La Stampa 9.11.18
Merkel: “Il nazionalismo porta alla guerra, fermiamolo”
di Amedeo La Mattina
La
virata a destra auspicata da Matteo Salvini e dai populisti europei non
c’è stata al congresso del Ppe. I Popolari a Helsinki preferiscono per
la presidenza della Commissione europea il conservatore bavarese Manfred
Weber al più duro anti-populista Alexander Stubb, ex premier
finlandese. Si coprono a destra, ma la standing ovation tributata ad
Angela Merkel dai delegati racconta che, nonostante le ammaccature e la
sua annunciata uscita di scena nel 2021, è sempre e ancora lei a dare la
linea. Quando la Cancelliera tedesca si piazza davanti ai microfoni con
la sua giacca color aragosta, una selva di telefonini si alza per
fotografarla. E lei, senza scomporsi di fronte a tanto entusiasmo: «Ma
se ancora non sapete cosa sto per dire...». Gli applausi crescono, tutta
la presidenza del Ppe è in piedi. Pure i due premier sovranisti
Sebastian Kurz e Victor Orban, che si trasformano in statue di sale,
quando la Merkel attacca con una serie di rasoiate. Partendo dal ricordo
della Prima e della Seconda guerra mondiale, dai lutti e dalle vittime
provocate. «E lo dice una Cancelliera tedesca...». Fa una pausa amara.
Un brivido attraversa la platea mentre evoca i conflitti sanguinosi del
Novecento. E ammonisce: «Spetta al Ppe lottare contro i vecchi fantasmi
del nazionalismo in vista delle prossime europee. Dobbiamo dimostrare di
avere imparato dagli orrori del XX secolo. Insieme si è più forti, da
soli non si può vincere se l’altro perde». Poi la stoccata finale: «Il
nazionalismo porta alla guerra». La leader dei Popolari tedeschi
riconosce gli errori commessi negli ultimi anni, la necessità di
garantire la sicurezza dei cittadini, il controllo delle frontiere
europee. Non è però la polifonia e chiudersi nelle proprie nazioni che
può risolvere problemi. «Se vediamo la nostra posizione nel mondo -
scandisce - manca l’unità. Come Europa verremo presi in considerazione
dagli Usa, Cina e Russia se parleremo all’unisono».
Anche Orban e
Kurz votano per Weber, che sulle note di “One vision” dei Queen diventa,
sfiorando l’80%, lo “Spitzenkandidat” del Ppe. Lo sfidante Stubb,
sostenuto dai Paesi del Nord Europa, si ferma al 20. I due rivali si
abbracciano e ricevono i complimenti anche dal premier ungherese,
capofila dei governi di Visegrad ai quali guardano Matteo Salvini e
Giorgia Meloni.
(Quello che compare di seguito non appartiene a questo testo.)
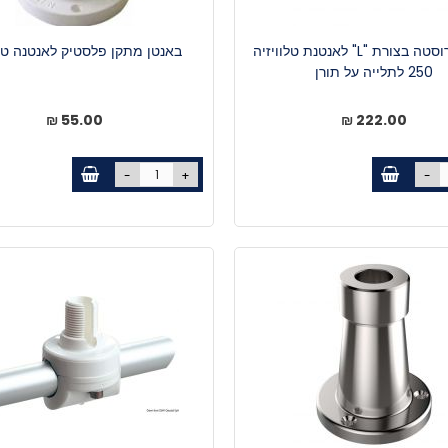
מתקן נירוסטה בצורת "L" לאנטנת טלוויזיה
באנטן מתקן פלסטיק לאנטנה טלו
250 לתלייה על תורן
55.00 ₪
222.00 ₪
-
+
-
Ma qui lui gioca un’altra partita tutta interna al Ppe,
al partito che alle elezioni europee vuole vincere. Sa che solo dentro
il Ppe può contare, avere un ruolo. Orban vuole presidiare il confine
della destra, non unirsi alle forze della destra. Lo ha spiegato in
questi giorni ad Antonio Tajani che gli chiedeva di moderarsi,
soprattutto dopo che il Parlamento europeo ha votato una condanna per
violazione dello stato di diritto in Ungheria. «Caro Antonio, io potrei
anche moderarmi ma se non faccio il duro in Ungheria arrivano i
nazisti». «La verità - dice il presidente dell’Europarlamento e
coordinatore di Forza Italia - è che l’Italia è isolata. Orban usa
Salvini e non viceversa».
Il congresso del Ppe si chiude con
l’Inno alla gioia, ma ora i Popolari, in forte calo nei sondaggi,
dovranno vincere se vorranno continuare a decidere le sorti politiche
del Vecchio Continente assediato da Est e da Ovest.